HÜZZAM MEVSİMİNDE “ON BİRİNCİ KÖY”E TAŞINDI
-ADANA-
Tratalar geçiyordu evinin önünden. Uzun bir kayık, tam ortasına oturmuş balıkçı… Hem gidiyor hem düğüm atıyordu ağlara. Arkasında beyaz köpükler kalıyordu.
Yazlıkçılar dönmüştü. Kırlangıçlar kasabadan gitmişti.
“Bu aylarda renk çiçekten ayrılır; güneş kumdan, menekşe kırmızıdan, bahçeler şarkılardan, salkım asmadan, yaprak dalından” diyordu.
Bir boş salıncak, rüzgârla terasta sallanıyordu.
HÜZÜN GÜNLERİ
“Ayrılık mevsimidir bu aylar” diyordu.
“Her sene bu aylarda ben ‘ayrılık’ yazımı yazarım” diyordu.
Hüzün günleriydi, yaş gözden ayrılıyordu.
Küçük köpek kaç gündür arkadaşını arıyordu kumsalda. Arada bir koşuyordu kendi kendine. Koşunca arkadaşı gelecek sanıyordu.
Nereden bilsin ki bu mevsim ayrılık zamanıydı.
İLK YAĞMURLAR
Bir yerlere mevsimin ilk yağmuru yağmıştı. Çatılarda tıkır tıkır… Küçük gölcükler oluşmuştu sokakta. Serçeler saçak altlarına sığınmışlardı.
“Bu sonbahar yağmurları, sanki doğanın ayrılıklara ağlayışıdır” diyordu.
“Yaz aşklarında bugünlerde tenler ayrılır” diyordu.
Ne çok giden olmuştu. Ne çok el sallanmıştı bu mevsimde. O ne çok veda idi.

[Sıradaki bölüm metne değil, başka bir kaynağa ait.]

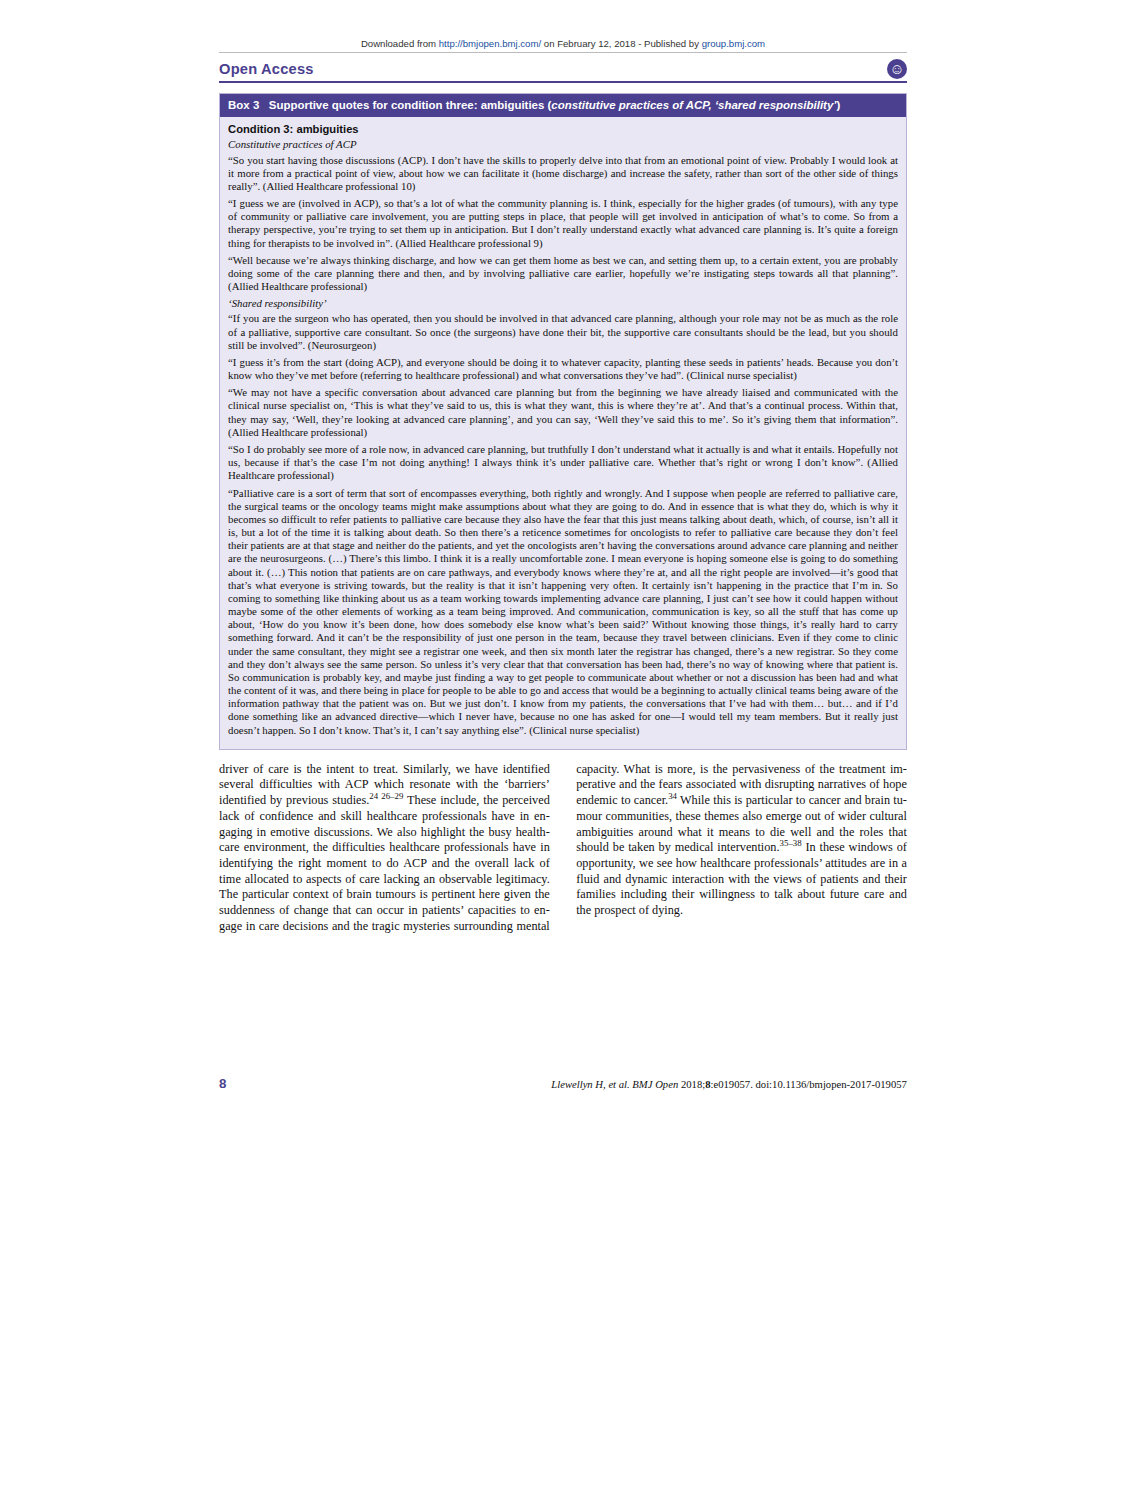Downloaded from http://bmjopen.bmj.com/ on February 12, 2018 - Published by group.bmj.com
Open Access
☺
Box 3 Supportive quotes for condition three: ambiguities (constitutive practices of ACP, ‘shared responsibility’)
Condition 3: ambiguities
Constitutive practices of ACP
“So you start having those discussions (ACP). I don’t have the skills to properly delve into that from an emotional point of view. Probably I would look at it more from a practical point of view, about how we can facilitate it (home discharge) and increase the safety, rather than sort of the other side of things really”. (Allied Healthcare professional 10)
“I guess we are (involved in ACP), so that’s a lot of what the community planning is. I think, especially for the higher grades (of tumours), with any type of community or palliative care involvement, you are putting steps in place, that people will get involved in anticipation of what’s to come. So from a therapy perspective, you’re trying to set them up in anticipation. But I don’t really understand exactly what advanced care planning is. It’s quite a foreign thing for therapists to be involved in”. (Allied Healthcare professional 9)
“Well because we’re always thinking discharge, and how we can get them home as best we can, and setting them up, to a certain extent, you are probably doing some of the care planning there and then, and by involving palliative care earlier, hopefully we’re instigating steps towards all that planning”. (Allied Healthcare professional)
‘Shared responsibility’
“If you are the surgeon who has operated, then you should be involved in that advanced care planning, although your role may not be as much as the role of a palliative, supportive care consultant. So once (the surgeons) have done their bit, the supportive care consultants should be the lead, but you should still be involved”. (Neurosurgeon)
“I guess it’s from the start (doing ACP), and everyone should be doing it to whatever capacity, planting these seeds in patients’ heads. Because you don’t know who they’ve met before (referring to healthcare professional) and what conversations they’ve had”. (Clinical nurse specialist)
“We may not have a specific conversation about advanced care planning but from the beginning we have already liaised and communicated with the clinical nurse specialist on, ‘This is what they’ve said to us, this is what they want, this is where they’re at’. And that’s a continual process. Within that, they may say, ‘Well, they’re looking at advanced care planning’, and you can say, ‘Well they’ve said this to me’. So it’s giving them that information”. (Allied Healthcare professional)
“So I do probably see more of a role now, in advanced care planning, but truthfully I don’t understand what it actually is and what it entails. Hopefully not us, because if that’s the case I’m not doing anything! I always think it’s under palliative care. Whether that’s right or wrong I don’t know”. (Allied Healthcare professional)
“Palliative care is a sort of term that sort of encompasses everything, both rightly and wrongly. And I suppose when people are referred to palliative care, the surgical teams or the oncology teams might make assumptions about what they are going to do. And in essence that is what they do, which is why it becomes so difficult to refer patients to palliative care because they also have the fear that this just means talking about death, which, of course, isn’t all it is, but a lot of the time it is talking about death. So then there’s a reticence sometimes for oncologists to refer to palliative care because they don’t feel their patients are at that stage and neither do the patients, and yet the oncologists aren’t having the conversations around advance care planning and neither are the neurosurgeons. (…) There’s this limbo. I think it is a really uncomfortable zone. I mean everyone is hoping someone else is going to do something about it. (…) This notion that patients are on care pathways, and everybody knows where they’re at, and all the right people are involved—it’s good that that’s what everyone is striving towards, but the reality is that it isn’t happening very often. It certainly isn’t happening in the practice that I’m in. So coming to something like thinking about us as a team working towards implementing advance care planning, I just can’t see how it could happen without maybe some of the other elements of working as a team being improved. And communication, communication is key, so all the stuff that has come up about, ‘How do you know it’s been done, how does somebody else know what’s been said?’ Without knowing those things, it’s really hard to carry something forward. And it can’t be the responsibility of just one person in the team, because they travel between clinicians. Even if they come to clinic under the same consultant, they might see a registrar one week, and then six month later the registrar has changed, there’s a new registrar. So they come and they don’t always see the same person. So unless it’s very clear that that conversation has been had, there’s no way of knowing where that patient is. So communication is probably key, and maybe just finding a way to get people to communicate about whether or not a discussion has been had and what the content of it was, and there being in place for people to be able to go and access that would be a beginning to actually clinical teams being aware of the information pathway that the patient was on. But we just don’t. I know from my patients, the conversations that I’ve had with them… but… and if I’d done something like an advanced directive—which I never have, because no one has asked for one—I would tell my team members. But it really just doesn’t happen. So I don’t know. That’s it, I can’t say anything else”. (Clinical nurse specialist)
driver of care is the intent to treat. Similarly, we have identified several difficulties with ACP which resonate with the ‘barriers’ identified by previous studies.24 26–29 These include, the perceived lack of confidence and skill healthcare professionals have in engaging in emotive discussions. We also highlight the busy healthcare environment, the difficulties healthcare professionals have in identifying the right moment to do ACP and the overall lack of time allocated to aspects of care lacking an observable legitimacy. The particular context of brain tumours is pertinent here given the suddenness of change that can occur in patients’ capacities to engage in care decisions and the tragic mysteries surrounding mental capacity. What is more, is the pervasiveness of the treatment imperative and the fears associated with disrupting narratives of hope endemic to cancer.34 While this is particular to cancer and brain tumour communities, these themes also emerge out of wider cultural ambiguities around what it means to die well and the roles that should be taken by medical intervention.35–38 In these windows of opportunity, we see how healthcare professionals’ attitudes are in a fluid and dynamic interaction with the views of patients and their families including their willingness to talk about future care and the prospect of dying.
8
Llewellyn H, et al. BMJ Open 2018;8:e019057. doi:10.1136/bmjopen-2017-019057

Bu mevsimde ne çok “Beni unutma!” vardı.
BİR AYRILIK ŞARKISI
Ayrılık mevsimiydi bu aylar.
Aklında bir hüzzam şarkı kalmıştı, bir de ayrılıkların sızısı:
“Böyle mi esecekti son günümde bu rüzgâr/ bütün kuşlar vefasız, mevsim artık sonbahar/ unutmuş ellerimi eşim, dostum, sevdiğim/ kalbim acılarla hep bölünmüş dilim dilim/ bütün kuşlar vefasız, mevsim artık sonbahar.”
DOKUZ KÖYDEN KOVULUNCA
Doğruyu söylemişti yıllarca, dokuz köyden kovulmuştu.
“Onuncu Köy”de yazdı yazılarını, orada paylaştı ülkesinin yürek sızılarını.
Dün akşam vaktinde, hüzzam mevsiminin hüzünlü bir saatinde, “On Birinci Köy”e taşındığının haberi geldi.